Legal, technological and environmental challenges

The Spanish case is no exception. In most countries, the White hydrogen is not yet clearly recognized as a mineral resource. in the laws, which complicates access to public aid, drilling licenses, or specific tax frameworks. In Germany, for example, geological hydrogen is expected to be able to formally regulated by 2026, which would open the door to larger projects.

This legal loophole also hinders the arrival of private investorsWith a few exceptions, the major oil and gas companies have chosen to watch from the sidelines, letting specialized startups They take risks in the pioneering phase. Analysts like Kate Adie of Wood Mackenzie point out that the moment one of these young companies demonstrates that it can produce significant trade volumesA race to secure the best extraction zones will likely ensue.

At a technological level, locating and exploiting white hydrogen is not trivial. It often appears mixed with other gases such as helium, nitrogen, CO₂, carbon monoxide, or methane, which necessitates highly efficient separation technologies. Companies like H2SITE have developed palladium alloy membranes capable of separating hydrogen even when its concentration in the mixture is 2%, recovering up to 98% of the hydrogen present and offering a high purity gas.

These membranes function under conditions in which Other separation technologies are not viableThis makes them key components for monetizing deposits where hydrogen is not found in a nearly pure state. Furthermore, the residual gas after separation, enriched with helium or other valuable components, can in turn be converted into an additional source of incomeThis is very interesting considering that helium is considered a strategic gas, difficult to replace in many industrial and medical applications.

Furthermore, any intensive geological hydrogen extraction program must take into account the environmental and social impactsIn some scenarios, the possibility of using techniques similar to fracking to open fractures in the rock and allow water to circulate and generate more hydrogen has been raised. This raises understandable concerns about seismic risks, aquifer contamination, or landscape impactsTherefore, many experts advocate a cautious approach, with detailed studies and robust regulation before authorizing large-scale operations.

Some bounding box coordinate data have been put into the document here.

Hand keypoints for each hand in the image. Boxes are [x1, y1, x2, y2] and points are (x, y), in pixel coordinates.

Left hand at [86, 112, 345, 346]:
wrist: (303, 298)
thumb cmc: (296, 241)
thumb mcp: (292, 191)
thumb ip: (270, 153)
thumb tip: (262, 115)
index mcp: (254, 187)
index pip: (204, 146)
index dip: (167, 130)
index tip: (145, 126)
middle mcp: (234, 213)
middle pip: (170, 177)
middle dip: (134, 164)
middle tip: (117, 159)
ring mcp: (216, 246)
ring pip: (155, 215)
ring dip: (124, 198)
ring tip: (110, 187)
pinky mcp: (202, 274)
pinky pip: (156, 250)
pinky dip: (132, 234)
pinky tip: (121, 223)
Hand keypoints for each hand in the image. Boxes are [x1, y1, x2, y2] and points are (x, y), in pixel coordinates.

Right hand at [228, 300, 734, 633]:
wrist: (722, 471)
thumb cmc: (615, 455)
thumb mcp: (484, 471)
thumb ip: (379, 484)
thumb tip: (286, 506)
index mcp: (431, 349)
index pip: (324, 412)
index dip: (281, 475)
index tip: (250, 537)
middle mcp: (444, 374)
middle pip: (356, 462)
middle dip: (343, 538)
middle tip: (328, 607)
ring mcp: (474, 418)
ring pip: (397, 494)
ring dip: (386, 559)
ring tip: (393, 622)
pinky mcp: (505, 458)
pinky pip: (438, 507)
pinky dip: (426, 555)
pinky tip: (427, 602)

There are, however, some very suggestive concepts from a climate perspective. Some models propose inject water into iron-rich rocks at a depth of one or two kilometers to stimulate hydrogen production, while simultaneously taking advantage of the geothermal energy of the hot fluid returning to the surface. In this scheme, if it dissolves CO₂ in the injected waterThis could react with magnesium and calcium minerals and become trapped in the form of solid carbonates (limestone)That is, a system capable of producing hydrogen and sequestering carbon dioxide at the same time.

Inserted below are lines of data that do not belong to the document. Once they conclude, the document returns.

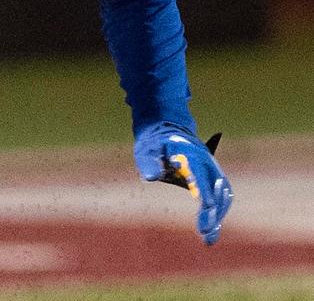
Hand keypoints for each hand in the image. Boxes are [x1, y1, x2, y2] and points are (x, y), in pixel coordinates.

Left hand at [134, 123, 232, 245]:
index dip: (203, 187)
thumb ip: (148, 162)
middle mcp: (206, 161)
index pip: (199, 171)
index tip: (206, 205)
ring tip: (208, 237)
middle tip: (204, 230)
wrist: (167, 132)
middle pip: (216, 186)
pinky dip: (219, 214)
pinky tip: (212, 231)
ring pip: (223, 195)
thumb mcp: (145, 150)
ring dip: (218, 215)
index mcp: (189, 152)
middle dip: (213, 209)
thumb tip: (151, 177)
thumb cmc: (155, 144)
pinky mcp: (214, 179)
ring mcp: (213, 170)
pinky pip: (221, 198)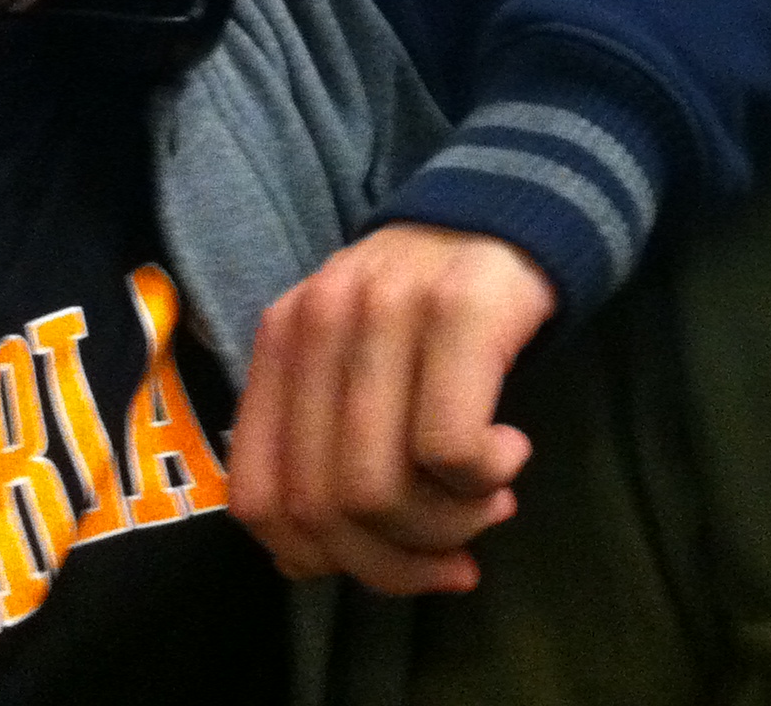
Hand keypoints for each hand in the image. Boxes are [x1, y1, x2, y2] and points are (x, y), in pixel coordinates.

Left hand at [230, 222, 557, 594]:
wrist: (514, 205)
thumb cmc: (432, 306)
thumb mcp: (356, 359)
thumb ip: (325, 440)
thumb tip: (315, 560)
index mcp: (280, 340)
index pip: (257, 496)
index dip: (314, 558)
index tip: (384, 566)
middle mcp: (319, 322)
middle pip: (325, 506)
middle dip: (395, 562)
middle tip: (454, 557)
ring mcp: (385, 312)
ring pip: (383, 489)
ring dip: (447, 527)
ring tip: (490, 504)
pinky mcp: (459, 311)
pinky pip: (449, 449)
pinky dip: (484, 479)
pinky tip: (510, 454)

Apart from these more experimental approaches, the actual projects currently under consideration—such as Bavaria, Nebraska, Mali, or Aragon—are focused for now on take advantage of existing natural accumulations with drilling techniques already mastered by the gas industry, combined with new geological modeling tools that help identify the areas with the greatest potential.

If these types of systems are confirmed as renewables on a human scale —that is, if it is observed that the deposits are replenished as the gas is produced—, natural hydrogen could cease to be seen merely as a carrier manufactured from other sources and become, strictly speaking, a low-carbon primary energy sourceThat is precisely the great conceptual revolution that many researchers consider unstoppable.

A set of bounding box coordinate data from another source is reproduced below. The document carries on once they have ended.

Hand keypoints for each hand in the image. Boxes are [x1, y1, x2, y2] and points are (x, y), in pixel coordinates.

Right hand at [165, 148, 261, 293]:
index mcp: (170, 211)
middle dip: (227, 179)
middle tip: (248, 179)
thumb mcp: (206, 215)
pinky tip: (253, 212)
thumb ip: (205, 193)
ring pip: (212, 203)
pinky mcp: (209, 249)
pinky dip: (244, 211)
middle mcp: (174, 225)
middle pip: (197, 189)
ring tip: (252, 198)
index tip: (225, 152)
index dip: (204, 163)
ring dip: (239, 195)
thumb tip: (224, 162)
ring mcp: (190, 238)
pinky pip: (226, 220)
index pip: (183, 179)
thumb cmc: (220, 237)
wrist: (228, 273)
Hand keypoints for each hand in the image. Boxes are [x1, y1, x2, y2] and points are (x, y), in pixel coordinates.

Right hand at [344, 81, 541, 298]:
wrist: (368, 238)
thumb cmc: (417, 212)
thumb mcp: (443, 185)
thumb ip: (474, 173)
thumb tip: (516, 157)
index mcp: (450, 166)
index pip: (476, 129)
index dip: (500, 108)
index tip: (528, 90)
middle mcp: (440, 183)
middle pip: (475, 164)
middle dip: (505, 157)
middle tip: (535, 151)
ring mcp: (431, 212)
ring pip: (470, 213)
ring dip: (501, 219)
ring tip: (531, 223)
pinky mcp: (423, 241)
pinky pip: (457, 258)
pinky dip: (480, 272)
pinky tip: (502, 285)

Everything suggests that the role of native hydrogen in the energy transition will depend both on scientific and technological advance (better understand the generation mechanisms, design reliable prospecting methods) as well as the support of public policies And it depends on the industry's willingness to make a long-term commitment to a resource that, until a couple of decades ago, wasn't even mentioned in energy textbooks. If these pieces align, the "eternal fires" that fascinated the ancients could become one of the discreet but crucial pillars of the energy system of the future.